Practical Session – Week 8
Objectives
1. Interpret and manipulate assembly code via hardware debugging techniques
2. Apply reverse engineering techniques to identify main software flaws
Basic commands on linux
1. objdump -d binary.file : show all assembly
2. strings binary.file : show all strings
3. gcc file.c -o binary.file -g -O0/3
4. gcc file.c -S assembly.s -O0/3
Basic commands on gdb
Please see this link https://sourceware.org/gdb/current/onlinedocs/gdb/
1. set disassembly-flavor intel : show intel syntax instead of AT&T
2. break or b : set a break point
b main : break to main function
b *0x0342FA0230 : break to this program address
3. run : goes to the first breakpoint
4. continue : run/go to the next breakpoint
5. return : step out of the function by cancelling its execution
6. si : Execute one machine instruction, then stop and return to the debugger
7. x/s : show the content of specific memory address
x/s 0x402400 or x/s $rax
8. info registers or i r : show the content of the registers, e.g., i r $rip shows the next instruction to be executed (%rip register holds the next instruction)

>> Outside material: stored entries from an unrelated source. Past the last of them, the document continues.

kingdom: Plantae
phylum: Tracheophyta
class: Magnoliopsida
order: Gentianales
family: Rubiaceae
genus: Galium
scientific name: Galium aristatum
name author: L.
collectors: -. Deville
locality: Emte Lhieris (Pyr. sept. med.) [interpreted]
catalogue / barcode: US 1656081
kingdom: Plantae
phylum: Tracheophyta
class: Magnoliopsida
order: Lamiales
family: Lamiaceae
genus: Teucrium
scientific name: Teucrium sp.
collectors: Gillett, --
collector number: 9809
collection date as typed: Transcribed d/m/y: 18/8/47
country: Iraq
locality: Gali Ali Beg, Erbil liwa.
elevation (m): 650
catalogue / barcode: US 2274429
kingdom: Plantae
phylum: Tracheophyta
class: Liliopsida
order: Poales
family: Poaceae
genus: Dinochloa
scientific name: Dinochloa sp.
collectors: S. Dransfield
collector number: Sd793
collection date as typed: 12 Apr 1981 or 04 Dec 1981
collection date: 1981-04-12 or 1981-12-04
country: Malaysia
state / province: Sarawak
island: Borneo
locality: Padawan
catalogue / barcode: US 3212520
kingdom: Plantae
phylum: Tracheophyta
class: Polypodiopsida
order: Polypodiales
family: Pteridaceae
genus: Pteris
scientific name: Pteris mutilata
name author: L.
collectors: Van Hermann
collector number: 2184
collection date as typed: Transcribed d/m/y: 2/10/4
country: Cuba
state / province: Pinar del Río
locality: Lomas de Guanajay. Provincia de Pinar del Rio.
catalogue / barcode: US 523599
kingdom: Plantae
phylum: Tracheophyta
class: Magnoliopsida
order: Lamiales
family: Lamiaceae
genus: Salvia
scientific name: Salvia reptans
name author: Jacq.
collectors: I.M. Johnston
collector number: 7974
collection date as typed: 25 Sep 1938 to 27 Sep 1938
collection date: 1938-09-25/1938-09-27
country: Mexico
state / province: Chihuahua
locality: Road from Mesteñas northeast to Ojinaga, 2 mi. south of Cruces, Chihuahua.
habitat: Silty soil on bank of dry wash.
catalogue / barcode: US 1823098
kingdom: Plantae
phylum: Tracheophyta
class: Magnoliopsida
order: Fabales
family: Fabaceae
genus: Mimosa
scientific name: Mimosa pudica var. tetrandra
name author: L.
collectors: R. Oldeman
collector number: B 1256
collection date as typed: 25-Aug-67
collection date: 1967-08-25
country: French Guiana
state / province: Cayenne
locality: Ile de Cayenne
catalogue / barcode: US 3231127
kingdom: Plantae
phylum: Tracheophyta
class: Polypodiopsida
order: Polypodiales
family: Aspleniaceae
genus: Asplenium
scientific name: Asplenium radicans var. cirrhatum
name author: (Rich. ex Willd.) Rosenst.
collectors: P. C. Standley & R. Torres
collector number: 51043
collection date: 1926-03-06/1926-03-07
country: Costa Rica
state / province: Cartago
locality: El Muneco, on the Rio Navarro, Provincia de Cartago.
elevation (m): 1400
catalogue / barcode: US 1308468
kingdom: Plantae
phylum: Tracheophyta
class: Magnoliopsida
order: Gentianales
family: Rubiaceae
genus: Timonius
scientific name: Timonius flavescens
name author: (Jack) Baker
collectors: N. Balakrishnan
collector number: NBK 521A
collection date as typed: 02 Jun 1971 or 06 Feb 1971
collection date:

9. disas : show the assembly code at this point, or use ‘disas function1’ to display the assembly of this function
10. print : display individual register value
print /d $rax : display the value of rax register in decimal
print /t $rax : display the value of rax register in binary
print /x $rax : display the value of rax register in hexadecimal
11. The “x” command is used to display the values of specific memory locations: “x/nyz”
“n” is the number of fields to display
“y” is the format of the output, ‘c’ for character, ‘d’ for decimal and ‘x’ for
hexadecimal
“z” is the size of the field to be displayed, ‘b’ for byte, ‘h’ for 16-bit word, ‘w’ for 32-
bit word
‘x/10xw $rsp’ : displays in hex first 10 32-bit contents of the stack
Task – Bomb Lab, try to defuse the Bomb
This week you will reverse engineer the bomb lab game and try to defuse the bomb. This is an original source of exercise from Bryant and O’Hallaron, Computer Systems: A Programmer’s Perspective, Carnegie Melon University. You can find more information about this task in http://csapp.cs.cmu.edu/public/labs.html.
This game consists of 6 phases. In each phase, you must enter the right password otherwise the bomb explodes. In this practical, you will defuse just the first phase.
How to run it: You can just type ‘./bomb’ or type ‘./bomb inputs.txt’, where in ‘inputs.txt’ the input strings are.
How to start defusing the bomb: First, you must use “objdump –d bomb” command to generate its assembly. You can use “objdump –d bomb > output.txt” command to redirect the output to a .txt file. You can also run the command “strings bomb > output2.txt” to see all the strings of the binary; a password might be stored there, which is a serious software flaw (actually it does). Part of the C-code is also provided in bomb.c file, to better understand the structure of the code. After you have had an idea of the program’s functions, it is time to start reverse engineering phase1 routine (in this practical you will defuse only the first phase of the game). Can you identify where the input message is read? Use gdb and start studying phase1 routine step by step trying to understand what the code does. Make sure you understand what every instruction does.